Wikipedia:Bots/Requests for approval/YTStatsBot
- The following discussion is an archived debate. Please do not modify it. To request review of this BRFA, please start a new section at Wikipedia:Bots/Noticeboard. The result of the discussion was Request Expired.
New to bots on Wikipedia? Read these primers!
- Approval process – How this discussion works
- Overview/Policy – What bots are/What they can (or can't) do
- Dictionary – Explains bot-related jargon
Operator: Petewarrior (talk · contribs · SUL · edit count · logs · page moves · block log · rights log · ANI search)
Time filed: 08:37, Friday, February 19, 2021 (UTC)
Function overview: Update the stats (subscriber count, views, last update date) in YouTube Personality infoboxes by data fetched from YouTube API.
Automatic, Supervised, or Manual: Supervised
Programming language(s): Python 3.7
Source code available: https://github.com/petewarrior/pywikibot-youtube-subscribers/
Links to relevant discussions (where appropriate):
Edit period(s): Manually (every few days)
Estimated number of pages affected: 10-20, may accept requests as long as infobox is in the supported format
Namespace(s): Mainspace
Exclusion compliant (Yes/No): Yes
Function details:
This script works in three steps:
1. Parse a YouTube personality infobox on a Wikipedia page to obtain the channel ID (except for infoboxes using channel_direct_url)
2. Query the statistics for the channel ID to the YouTube API
3. Update the stats in the infobox
Requires Pywikibot, Python 3, and a YouTube API key.
Page requirements
- The page must have a Wikipedia YouTube personality infobox, either on its own or as a module in another infobox.
- The script can only parse YouTube channel ID in the channel_url field.

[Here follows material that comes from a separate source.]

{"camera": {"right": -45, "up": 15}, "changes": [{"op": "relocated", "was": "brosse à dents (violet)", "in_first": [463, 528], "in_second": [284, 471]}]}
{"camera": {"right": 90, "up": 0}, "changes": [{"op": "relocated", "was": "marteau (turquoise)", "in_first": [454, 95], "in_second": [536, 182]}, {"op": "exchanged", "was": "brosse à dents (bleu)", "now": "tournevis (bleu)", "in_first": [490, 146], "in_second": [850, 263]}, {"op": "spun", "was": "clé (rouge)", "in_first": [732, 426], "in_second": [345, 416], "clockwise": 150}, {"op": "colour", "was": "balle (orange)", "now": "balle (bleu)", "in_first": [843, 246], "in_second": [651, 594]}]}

If the infobox uses channel_direct_url, both channel_id and channel_direct_url must be hardcoded in the script (example in source code). Only one channel per infobox is supported.

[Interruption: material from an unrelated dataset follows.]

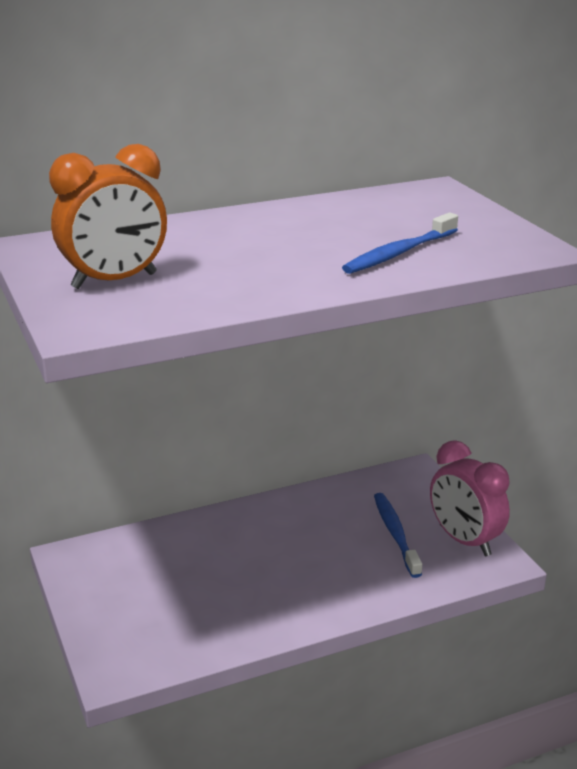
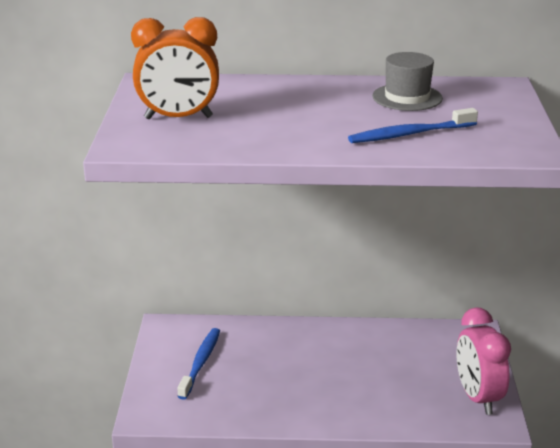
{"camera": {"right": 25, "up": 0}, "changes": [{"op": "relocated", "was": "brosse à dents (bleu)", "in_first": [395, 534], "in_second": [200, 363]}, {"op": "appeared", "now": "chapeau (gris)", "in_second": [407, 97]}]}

- Last update time is printed in the stats_update field. It must already exist and have a date formatted using the Wikipedia date template with the YYYY-MM-DD format.
Discussion
editInitial thoughts:
- Do you plan to only run this on some specified articles? Wouldn't it be better to have it run on all pages using {{Infobox YouTube personality}}?
- Suggest advertising this discussion to the template talk page.
- A similar task was suggested in Wikipedia:Bots/Requests for approval/YoutubeSubscriberBot. Similar questions apply to this task. For example, will it round the stats to 2 or 3 sig figs (so that it's not spamming the article history with daily updates)?
ProcrastinatingReader (talk) 08:52, 19 February 2021 (UTC)[reply]
- Note: This bot appears to have edited since this BRFA was filed. Bots may not edit outside their own or their operator's userspace unless approved or approved for trial. AnomieBOT⚡ 09:16, 19 February 2021 (UTC)[reply]
- Petewarrior you shouldn't edit using the bot account until the BRFA is approved. Though, since you already have I've looked at some of the edits, e.g. at Rina Ikoma (diff), and concern #3 is even more prominent I think. The figures must be rounded to 2 or 3 significant figures before editing, to ensure it doesn't edit much and not until substantive changes are needed, otherwise it's going to spam the page history. ProcrastinatingReader (talk) 09:25, 19 February 2021 (UTC)[reply]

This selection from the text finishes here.